Military drills throw United States into China-Philippine dispute over resource-rich shoal

U.S. and Filipino soldiers are seen on a boat during a joint mock beachfront assault on the shore of Ulugan Bay on Palawan island in the Philippines April 25, 2012.
AFP/Getty Images
U.S. and Filipino soldiers are seen on a boat during a joint mock beachfront assault on the shore of Ulugan Bay on Palawan island in the Philippines April 25, 2012.
U.S. and Filipino soldiers are seen on a boat during a joint mock beachfront assault on the shore of Ulugan Bay on Palawan island in the Philippines April 25, 2012.
AFP/Getty Images

(CBS News) PUERTO PRINCESA, Philippines - Defying Beijing's warning, the Philippines and the United States held military drills this week in the island of Palawan near the South China Sea. Close to a hundred troops from both countries took part in a mock assault of an island, supposedly occupied by members of the Abu Sayyaf, al Qaeda-linked terrorists in Southern Philippines.

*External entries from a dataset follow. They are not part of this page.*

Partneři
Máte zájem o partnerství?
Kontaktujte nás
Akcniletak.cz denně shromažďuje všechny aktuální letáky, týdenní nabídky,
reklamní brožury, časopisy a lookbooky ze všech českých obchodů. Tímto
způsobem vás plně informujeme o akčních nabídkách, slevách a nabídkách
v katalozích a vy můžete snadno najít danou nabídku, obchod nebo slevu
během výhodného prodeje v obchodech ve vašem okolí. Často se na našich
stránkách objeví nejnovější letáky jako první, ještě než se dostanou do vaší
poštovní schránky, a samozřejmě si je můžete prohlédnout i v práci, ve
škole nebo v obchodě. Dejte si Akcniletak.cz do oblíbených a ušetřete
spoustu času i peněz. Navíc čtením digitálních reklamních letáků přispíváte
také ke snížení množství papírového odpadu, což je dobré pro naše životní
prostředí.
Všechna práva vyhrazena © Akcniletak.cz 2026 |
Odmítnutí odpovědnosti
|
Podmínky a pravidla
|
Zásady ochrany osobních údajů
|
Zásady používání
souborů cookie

It could have been just one of the drills regularly held by Philippine and American forces during annual joint military exercises called Balikatan, which literally means "shoulder to shoulder." But this year's exercises took place just as the Philippines and China are locked in a tense standoff over the Scarborough Shoal in the South China Sea, a group of rock formations 124 nautical miles west of Zambales province in the Philippines, believed to be rich in oil and gas resources as well as marine life.

Both countries are claiming ownership of the area, the Philippines on account of its proximity in accordance with the United Nations Convention on the Law of the Sea and China on historical grounds as evidenced by ancient maps.

The crisis began when members of the Philippine Navy patrolling the area attempted to arrest Chinese fishermen allegedly engaged in illegal poaching. That was when two Chinese surveillance ships arrived to stop the arrest. Since then, both countries have sent mixed signals to one another - negotiating through diplomatic channels while also deploying military and civilian ships in and out of the area.

Philippine Foreign Affairs Secretary Albert del Rosario has said that an "element of trust" was lacking in the negotiations, adding that Chinese Ambassador to Manila Ma Keqing has been sending misleading and inaccurate information to Beijing, leading to what the Philippines perceives as a more aggressive stance.

"China's military forces will collaborate closely with related governing bodies, including fishery administration and maritime law enforcement, to jointly ensure the country's maritime rights and interests," Geng Yansheng, a Defense Ministry spokesman, said from Beijing.

The current standoff is just the latest in a string of disputes the Philippines and China have had. Last year, Manila accused a Chinese Navy vessel of harassing a survey ship commissioned by the Philippines' Energy Department.

That some of the drills in this year's joint Philippine-U.S. military exercises were held in areas directly facing the South China Sea did not help matters. Beijing had warned that the exercises could fan the risk of an armed confrontation, but both Philippine and U.S. military officials have sought to defuse the tension.

"Location is irrelevant," U.S. Navy spokesman Ensign Bryan Mitchell told reporters.

"These exercises take place on a regular basis," said Mitchell. "This year it happens to be in Palawan. The planning for this took place months ago prior to any events that are popping in the headlines."

But Philippine officials say they intend to raise the issue with Washington in upcoming defense talks between del Rosario and Philippine Defense Secretary Voltaire Gazmin and their U.S. counterparts, Secretary of State Hillary Clinton and Defense Secretary Leon Panetta.

Exactly how the United States will be able to help the Philippines in resolving territorial disputes with China is unclear. The United States has consistently said that it is taking no sides although under an existing mutual defense treaty it is obliged to defend the Philippines from outside aggression.

But China has made it clear it wants no outside intervention in the resolution of these territorial issues.

"The South China Sea issue is not an issue between China and the U.S. because the U.S. doesn't have claims over the South China Sea and does not take sides, and we take this position as a reasonable one," Chinese Deputy Foreign Minister Cui Tiankai said.

Still, Philippine President Benigno Aquino III has sought the support not only of the United States but has urged its southeast neighbors, some of which also have overlapping claims in the South China Sea, to take a united stance against China.

"They claim this entire body of water practically. Look at what is excluded and what they are claiming," Aquino told reporters earlier this week. "So how can the others not be fearful of what is transpiring?"

But according to Benito Lim, a political analyst and professor of Chinese studies at the Ateneo de Manila University, the United States is not likely to dip its hands in the conflict.

"The U.S. is also allied with Taiwan, Vietnam and other Southeast Asian countries. And they all have claims in the South China Sea, so who is the U.S. supposed to side with?" Lim said. "I think the U.S. will decide to keep quiet on this one."

Negotiations between Manila and Beijing are still ongoing, and both sides say they are committed to resolving the issue diplomatically. The Philippines, for its part, has expressed its intention to bring the case to the International Tribunal for the Law of the Sea, a move that China has opposed.